The Federal Trade Commission has a difficult job when it comes to data privacy: Its mandate is to ensure that financial institutions safeguard American consumers’ personal data. And a wide array of companies act, in at least some ways, as financial institutions, including auto dealers. With all of the attempts to illegally access, sell and otherwise abuse consumers’ data, it’s wise that the commission continues to update its standards and guidelines.
But the FTC’s current proposal to change how borrowers’ data is collected, stored and transmitted appears to go too far — saddling entities from small, family-owned dealerships to payday lenders, mortgage brokers and federally insured banks with the same slew of mandatory practices.
The National Automobile Dealers Association contends that the newly proposed rules would add hundreds of thousands of dollars a year in regulatory costs — plus hundreds of thousands in upfront costs for each small or midsize dealership making the changes.
The latest FTC proposal could more than double the regulatory burden on most auto dealers — after tripling it in the first year — NADA projects.
Dealers and their advocates might be seen as defensive and instinctively wary of any new regulations.
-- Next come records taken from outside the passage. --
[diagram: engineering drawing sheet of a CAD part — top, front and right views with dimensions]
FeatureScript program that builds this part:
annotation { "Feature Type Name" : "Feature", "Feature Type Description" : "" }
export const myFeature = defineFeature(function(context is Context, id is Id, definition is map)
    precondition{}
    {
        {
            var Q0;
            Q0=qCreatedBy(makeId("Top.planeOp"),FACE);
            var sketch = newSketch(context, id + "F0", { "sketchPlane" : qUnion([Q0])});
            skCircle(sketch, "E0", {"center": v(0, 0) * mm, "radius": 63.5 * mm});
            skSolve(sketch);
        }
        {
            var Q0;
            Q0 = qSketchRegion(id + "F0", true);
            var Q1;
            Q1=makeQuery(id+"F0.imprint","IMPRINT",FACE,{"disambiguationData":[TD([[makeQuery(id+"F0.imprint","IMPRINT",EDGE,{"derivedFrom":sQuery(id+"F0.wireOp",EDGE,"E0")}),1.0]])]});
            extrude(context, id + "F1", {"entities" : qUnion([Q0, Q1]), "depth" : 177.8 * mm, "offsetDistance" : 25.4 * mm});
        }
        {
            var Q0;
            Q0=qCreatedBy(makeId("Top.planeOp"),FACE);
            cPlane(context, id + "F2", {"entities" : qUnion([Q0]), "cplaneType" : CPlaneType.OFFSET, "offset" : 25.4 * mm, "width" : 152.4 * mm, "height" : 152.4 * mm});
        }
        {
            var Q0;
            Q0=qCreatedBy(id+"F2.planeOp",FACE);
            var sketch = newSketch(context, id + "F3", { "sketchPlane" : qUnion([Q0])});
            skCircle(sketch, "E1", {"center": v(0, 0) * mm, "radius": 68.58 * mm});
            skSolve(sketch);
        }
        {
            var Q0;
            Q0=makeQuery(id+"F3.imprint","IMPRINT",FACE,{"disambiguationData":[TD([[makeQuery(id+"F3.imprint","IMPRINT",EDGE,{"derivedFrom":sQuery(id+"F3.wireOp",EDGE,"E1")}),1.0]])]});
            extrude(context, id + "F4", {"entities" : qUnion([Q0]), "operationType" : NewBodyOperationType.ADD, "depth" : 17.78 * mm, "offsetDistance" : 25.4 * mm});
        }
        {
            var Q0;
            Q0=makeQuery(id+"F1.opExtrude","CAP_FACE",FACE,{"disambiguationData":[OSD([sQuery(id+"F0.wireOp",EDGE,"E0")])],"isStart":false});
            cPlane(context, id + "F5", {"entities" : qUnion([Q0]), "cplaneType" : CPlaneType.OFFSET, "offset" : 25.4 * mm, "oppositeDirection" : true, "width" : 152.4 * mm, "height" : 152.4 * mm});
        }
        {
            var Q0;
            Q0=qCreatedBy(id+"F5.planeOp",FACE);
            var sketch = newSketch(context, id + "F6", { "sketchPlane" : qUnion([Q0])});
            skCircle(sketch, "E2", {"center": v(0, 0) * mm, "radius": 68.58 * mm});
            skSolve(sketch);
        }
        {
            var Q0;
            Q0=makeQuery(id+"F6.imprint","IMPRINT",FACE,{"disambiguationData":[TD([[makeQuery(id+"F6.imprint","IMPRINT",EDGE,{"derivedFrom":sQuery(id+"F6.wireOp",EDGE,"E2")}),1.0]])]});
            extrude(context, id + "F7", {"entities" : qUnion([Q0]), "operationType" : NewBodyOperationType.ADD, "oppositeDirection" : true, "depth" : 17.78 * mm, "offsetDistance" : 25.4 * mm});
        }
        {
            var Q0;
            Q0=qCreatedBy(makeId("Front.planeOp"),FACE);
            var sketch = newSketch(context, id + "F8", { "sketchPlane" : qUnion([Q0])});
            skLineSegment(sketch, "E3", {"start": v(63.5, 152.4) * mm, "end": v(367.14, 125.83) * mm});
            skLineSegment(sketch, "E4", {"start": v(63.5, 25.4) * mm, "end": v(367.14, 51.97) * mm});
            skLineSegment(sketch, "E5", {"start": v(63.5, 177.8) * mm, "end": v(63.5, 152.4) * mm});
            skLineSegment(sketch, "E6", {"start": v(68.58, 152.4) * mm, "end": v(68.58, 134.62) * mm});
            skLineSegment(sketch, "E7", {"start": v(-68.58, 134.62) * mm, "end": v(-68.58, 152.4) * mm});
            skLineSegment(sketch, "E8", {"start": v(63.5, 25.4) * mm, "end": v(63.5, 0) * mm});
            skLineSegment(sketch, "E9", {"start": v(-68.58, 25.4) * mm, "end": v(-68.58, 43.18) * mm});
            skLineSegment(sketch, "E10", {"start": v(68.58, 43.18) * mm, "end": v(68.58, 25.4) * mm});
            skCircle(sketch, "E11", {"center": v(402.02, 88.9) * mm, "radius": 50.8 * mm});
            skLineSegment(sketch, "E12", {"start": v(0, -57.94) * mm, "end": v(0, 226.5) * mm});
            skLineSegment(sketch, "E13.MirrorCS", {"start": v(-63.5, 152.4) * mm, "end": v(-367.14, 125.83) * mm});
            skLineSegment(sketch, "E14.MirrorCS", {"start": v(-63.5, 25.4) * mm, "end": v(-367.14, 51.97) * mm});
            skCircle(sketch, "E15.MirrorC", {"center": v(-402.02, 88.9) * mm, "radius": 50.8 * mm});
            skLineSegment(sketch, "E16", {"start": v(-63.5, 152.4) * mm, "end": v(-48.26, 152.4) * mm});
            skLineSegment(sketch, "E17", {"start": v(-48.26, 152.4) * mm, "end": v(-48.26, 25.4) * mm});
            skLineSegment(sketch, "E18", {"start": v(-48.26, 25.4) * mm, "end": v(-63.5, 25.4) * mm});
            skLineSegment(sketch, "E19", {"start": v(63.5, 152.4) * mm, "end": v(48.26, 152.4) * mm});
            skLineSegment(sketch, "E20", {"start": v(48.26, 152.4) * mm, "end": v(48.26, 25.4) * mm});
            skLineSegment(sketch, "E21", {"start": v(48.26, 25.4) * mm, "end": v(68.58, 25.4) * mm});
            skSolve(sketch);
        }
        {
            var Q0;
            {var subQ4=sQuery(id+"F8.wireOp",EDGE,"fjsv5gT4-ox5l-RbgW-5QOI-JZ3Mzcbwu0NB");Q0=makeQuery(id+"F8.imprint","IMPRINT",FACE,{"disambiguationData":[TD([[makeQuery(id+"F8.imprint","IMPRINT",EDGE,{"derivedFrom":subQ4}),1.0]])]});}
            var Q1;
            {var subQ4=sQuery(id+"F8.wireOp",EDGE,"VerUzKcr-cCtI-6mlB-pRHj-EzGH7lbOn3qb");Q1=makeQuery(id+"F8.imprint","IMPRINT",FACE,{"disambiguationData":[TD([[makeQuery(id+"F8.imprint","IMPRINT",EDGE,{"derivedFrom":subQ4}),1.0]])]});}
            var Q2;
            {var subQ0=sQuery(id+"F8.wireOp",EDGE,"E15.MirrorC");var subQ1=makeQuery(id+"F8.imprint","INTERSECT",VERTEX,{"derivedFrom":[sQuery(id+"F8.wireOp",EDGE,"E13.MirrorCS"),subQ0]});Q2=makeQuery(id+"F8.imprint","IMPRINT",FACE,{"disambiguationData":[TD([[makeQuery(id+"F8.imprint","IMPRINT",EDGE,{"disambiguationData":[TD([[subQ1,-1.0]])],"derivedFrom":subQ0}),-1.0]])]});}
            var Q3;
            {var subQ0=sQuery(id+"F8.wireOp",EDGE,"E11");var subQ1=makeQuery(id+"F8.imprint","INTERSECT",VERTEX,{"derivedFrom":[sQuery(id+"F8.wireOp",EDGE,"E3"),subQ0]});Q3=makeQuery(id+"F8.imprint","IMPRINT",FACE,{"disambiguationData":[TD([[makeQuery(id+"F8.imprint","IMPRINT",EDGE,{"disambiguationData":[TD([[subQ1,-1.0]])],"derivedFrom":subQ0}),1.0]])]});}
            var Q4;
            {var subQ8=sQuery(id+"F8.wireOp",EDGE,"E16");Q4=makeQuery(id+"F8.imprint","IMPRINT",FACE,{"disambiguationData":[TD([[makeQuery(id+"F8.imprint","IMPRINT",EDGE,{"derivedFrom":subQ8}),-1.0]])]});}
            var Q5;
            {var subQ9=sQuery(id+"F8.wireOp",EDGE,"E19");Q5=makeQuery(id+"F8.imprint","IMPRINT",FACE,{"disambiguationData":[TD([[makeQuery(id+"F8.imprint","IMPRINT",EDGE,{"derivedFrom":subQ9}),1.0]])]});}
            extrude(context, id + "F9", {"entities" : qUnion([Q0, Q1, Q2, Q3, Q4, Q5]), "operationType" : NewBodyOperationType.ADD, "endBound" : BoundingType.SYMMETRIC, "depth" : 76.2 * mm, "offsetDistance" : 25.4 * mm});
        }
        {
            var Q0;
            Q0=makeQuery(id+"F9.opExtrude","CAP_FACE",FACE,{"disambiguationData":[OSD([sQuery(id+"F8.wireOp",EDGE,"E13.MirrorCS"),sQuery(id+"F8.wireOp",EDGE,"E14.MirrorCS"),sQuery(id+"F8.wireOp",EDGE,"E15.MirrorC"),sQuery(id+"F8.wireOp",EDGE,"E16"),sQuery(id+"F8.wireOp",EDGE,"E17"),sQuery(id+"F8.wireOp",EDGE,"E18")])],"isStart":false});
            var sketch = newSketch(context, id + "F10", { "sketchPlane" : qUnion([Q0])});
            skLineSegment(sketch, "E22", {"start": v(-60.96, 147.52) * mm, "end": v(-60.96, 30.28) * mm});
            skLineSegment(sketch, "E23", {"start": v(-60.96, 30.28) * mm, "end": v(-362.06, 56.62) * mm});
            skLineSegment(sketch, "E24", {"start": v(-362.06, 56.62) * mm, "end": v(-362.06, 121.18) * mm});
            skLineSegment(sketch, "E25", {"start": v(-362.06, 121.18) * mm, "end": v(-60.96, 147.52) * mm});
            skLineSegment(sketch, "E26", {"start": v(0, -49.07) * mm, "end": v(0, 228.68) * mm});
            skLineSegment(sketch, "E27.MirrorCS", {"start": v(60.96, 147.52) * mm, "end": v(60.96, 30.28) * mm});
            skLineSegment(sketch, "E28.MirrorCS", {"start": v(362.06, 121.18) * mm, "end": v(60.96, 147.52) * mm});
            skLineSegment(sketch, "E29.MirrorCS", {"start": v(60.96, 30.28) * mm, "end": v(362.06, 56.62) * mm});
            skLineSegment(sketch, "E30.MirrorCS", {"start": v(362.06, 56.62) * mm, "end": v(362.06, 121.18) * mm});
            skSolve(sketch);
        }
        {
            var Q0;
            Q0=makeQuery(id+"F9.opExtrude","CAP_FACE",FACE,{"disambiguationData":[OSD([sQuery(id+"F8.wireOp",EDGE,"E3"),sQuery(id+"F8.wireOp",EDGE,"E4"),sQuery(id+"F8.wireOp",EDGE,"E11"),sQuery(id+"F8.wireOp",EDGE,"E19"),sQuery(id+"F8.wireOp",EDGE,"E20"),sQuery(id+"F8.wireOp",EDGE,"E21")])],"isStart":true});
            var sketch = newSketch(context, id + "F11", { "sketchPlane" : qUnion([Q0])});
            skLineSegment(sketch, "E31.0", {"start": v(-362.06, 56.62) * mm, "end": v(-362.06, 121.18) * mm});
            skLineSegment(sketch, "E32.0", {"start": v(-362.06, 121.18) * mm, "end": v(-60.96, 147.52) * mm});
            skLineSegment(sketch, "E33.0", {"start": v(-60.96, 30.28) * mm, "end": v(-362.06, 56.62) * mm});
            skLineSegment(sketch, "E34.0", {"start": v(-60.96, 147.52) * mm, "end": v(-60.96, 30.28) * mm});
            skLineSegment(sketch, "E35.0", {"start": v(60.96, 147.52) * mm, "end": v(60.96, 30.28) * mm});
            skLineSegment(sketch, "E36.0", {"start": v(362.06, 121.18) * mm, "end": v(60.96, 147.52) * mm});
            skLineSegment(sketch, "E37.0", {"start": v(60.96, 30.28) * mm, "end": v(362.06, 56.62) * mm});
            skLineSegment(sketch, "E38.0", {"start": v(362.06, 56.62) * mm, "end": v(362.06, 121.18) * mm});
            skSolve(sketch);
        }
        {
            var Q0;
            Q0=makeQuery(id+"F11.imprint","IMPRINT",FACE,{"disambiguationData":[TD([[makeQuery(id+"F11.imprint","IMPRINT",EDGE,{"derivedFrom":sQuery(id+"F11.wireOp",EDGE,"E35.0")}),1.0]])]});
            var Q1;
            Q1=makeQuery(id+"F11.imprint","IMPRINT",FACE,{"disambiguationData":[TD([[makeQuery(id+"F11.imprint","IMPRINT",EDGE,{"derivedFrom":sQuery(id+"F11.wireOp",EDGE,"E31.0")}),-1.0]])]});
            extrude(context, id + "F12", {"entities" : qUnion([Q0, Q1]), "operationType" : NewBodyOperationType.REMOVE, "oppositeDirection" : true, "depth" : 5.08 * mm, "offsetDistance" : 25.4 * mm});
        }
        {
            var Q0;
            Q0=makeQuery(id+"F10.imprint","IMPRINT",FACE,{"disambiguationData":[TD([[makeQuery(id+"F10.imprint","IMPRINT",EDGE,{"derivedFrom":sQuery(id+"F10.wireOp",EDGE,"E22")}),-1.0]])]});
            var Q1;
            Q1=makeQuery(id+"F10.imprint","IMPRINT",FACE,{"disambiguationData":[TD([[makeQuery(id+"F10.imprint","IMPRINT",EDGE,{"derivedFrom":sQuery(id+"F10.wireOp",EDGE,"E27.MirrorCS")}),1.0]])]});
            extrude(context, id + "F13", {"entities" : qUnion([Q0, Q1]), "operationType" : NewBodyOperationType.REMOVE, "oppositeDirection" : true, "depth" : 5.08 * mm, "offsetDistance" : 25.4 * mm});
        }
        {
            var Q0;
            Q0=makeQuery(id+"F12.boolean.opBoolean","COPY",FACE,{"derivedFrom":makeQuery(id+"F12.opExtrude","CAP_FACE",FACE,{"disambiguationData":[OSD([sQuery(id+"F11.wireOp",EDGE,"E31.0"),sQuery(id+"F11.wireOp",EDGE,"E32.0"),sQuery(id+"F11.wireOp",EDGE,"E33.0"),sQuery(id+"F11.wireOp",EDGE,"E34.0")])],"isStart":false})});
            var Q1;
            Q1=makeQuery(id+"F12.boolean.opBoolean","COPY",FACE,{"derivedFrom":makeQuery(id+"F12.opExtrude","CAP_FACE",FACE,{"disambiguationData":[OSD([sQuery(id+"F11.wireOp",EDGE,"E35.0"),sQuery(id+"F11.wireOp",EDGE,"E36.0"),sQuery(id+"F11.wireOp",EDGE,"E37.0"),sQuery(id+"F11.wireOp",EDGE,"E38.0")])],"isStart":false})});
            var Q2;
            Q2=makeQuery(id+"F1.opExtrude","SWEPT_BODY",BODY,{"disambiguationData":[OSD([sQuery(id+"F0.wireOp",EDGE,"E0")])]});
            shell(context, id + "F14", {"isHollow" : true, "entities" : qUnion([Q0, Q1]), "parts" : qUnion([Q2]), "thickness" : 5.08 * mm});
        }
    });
Fair enough. But with profits being squeezed and new-vehicle sales starting to sag, it’s understandable that they would be anxious about new costly strictures.
And the new rules might not even prevent the kinds of massive breaches at Target or Equifax or dealership software vendor DealerBuilt. As dissenting commissioners pointed out: Many of the recommendations are based on New York state rules from 2017, and their effectiveness has not yet been demonstrated.
The FTC’s rules under the Gramm-Leach-Bliley Act have since 2003 followed a reasonableness standard, ordering companies to implement whatever procedures are needed to protect data, rather than prescribing how companies do it.
Perhaps it’s time to update and toughen the rules, but this is not the way to do it. The commission is taking input from interested parties before it issues a final rule. It should listen carefully to America’s entrepreneurs and not strangle their businesses in the name of theoretical security.